---- Recorded data

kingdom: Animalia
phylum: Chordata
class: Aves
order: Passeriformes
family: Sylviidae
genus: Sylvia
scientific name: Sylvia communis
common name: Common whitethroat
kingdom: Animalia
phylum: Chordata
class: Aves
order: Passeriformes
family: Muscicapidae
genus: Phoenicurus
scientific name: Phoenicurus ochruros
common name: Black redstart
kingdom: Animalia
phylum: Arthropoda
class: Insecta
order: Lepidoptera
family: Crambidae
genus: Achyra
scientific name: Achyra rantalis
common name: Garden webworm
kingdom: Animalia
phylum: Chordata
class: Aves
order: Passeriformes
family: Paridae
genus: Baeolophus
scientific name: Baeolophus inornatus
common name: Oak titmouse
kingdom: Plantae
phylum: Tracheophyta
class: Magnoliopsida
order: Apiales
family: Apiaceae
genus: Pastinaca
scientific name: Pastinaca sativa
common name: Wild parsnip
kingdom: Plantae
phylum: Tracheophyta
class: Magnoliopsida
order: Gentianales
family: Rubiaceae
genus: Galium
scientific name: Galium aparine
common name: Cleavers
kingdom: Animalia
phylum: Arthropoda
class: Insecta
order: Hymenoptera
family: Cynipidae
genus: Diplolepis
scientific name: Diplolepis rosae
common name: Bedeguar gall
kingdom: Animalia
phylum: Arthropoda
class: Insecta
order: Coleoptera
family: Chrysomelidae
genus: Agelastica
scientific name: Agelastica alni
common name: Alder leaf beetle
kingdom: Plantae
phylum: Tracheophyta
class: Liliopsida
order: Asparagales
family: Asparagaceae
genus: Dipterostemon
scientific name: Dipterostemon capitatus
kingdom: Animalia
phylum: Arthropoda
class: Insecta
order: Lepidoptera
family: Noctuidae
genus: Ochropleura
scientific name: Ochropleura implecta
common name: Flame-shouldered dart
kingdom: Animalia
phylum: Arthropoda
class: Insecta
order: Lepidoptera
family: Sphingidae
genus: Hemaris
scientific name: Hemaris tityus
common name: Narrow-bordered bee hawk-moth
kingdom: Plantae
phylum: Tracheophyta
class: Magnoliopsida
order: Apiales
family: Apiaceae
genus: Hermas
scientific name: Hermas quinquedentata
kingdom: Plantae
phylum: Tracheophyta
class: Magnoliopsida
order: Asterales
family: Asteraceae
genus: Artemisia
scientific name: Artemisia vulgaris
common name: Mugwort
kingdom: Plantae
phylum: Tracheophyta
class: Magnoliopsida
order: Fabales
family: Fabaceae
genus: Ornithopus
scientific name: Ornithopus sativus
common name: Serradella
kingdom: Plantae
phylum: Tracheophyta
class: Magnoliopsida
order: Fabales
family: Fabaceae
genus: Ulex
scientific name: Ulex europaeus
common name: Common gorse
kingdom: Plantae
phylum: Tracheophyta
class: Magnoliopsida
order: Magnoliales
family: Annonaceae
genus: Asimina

--------

Goal:
Copy out the listing above word for word, starting at its first line and ending at the line that contains "family: Paridae".

The solution:
kingdom: Animalia
phylum: Chordata
class: Aves
order: Passeriformes
family: Sylviidae
genus: Sylvia
scientific name: Sylvia communis
common name: Common whitethroat
kingdom: Animalia
phylum: Chordata
class: Aves
order: Passeriformes
family: Muscicapidae
genus: Phoenicurus
scientific name: Phoenicurus ochruros
common name: Black redstart
kingdom: Animalia
phylum: Arthropoda
class: Insecta
order: Lepidoptera
family: Crambidae
genus: Achyra
scientific name: Achyra rantalis
common name: Garden webworm
kingdom: Animalia
phylum: Chordata
class: Aves
order: Passeriformes
family: Paridae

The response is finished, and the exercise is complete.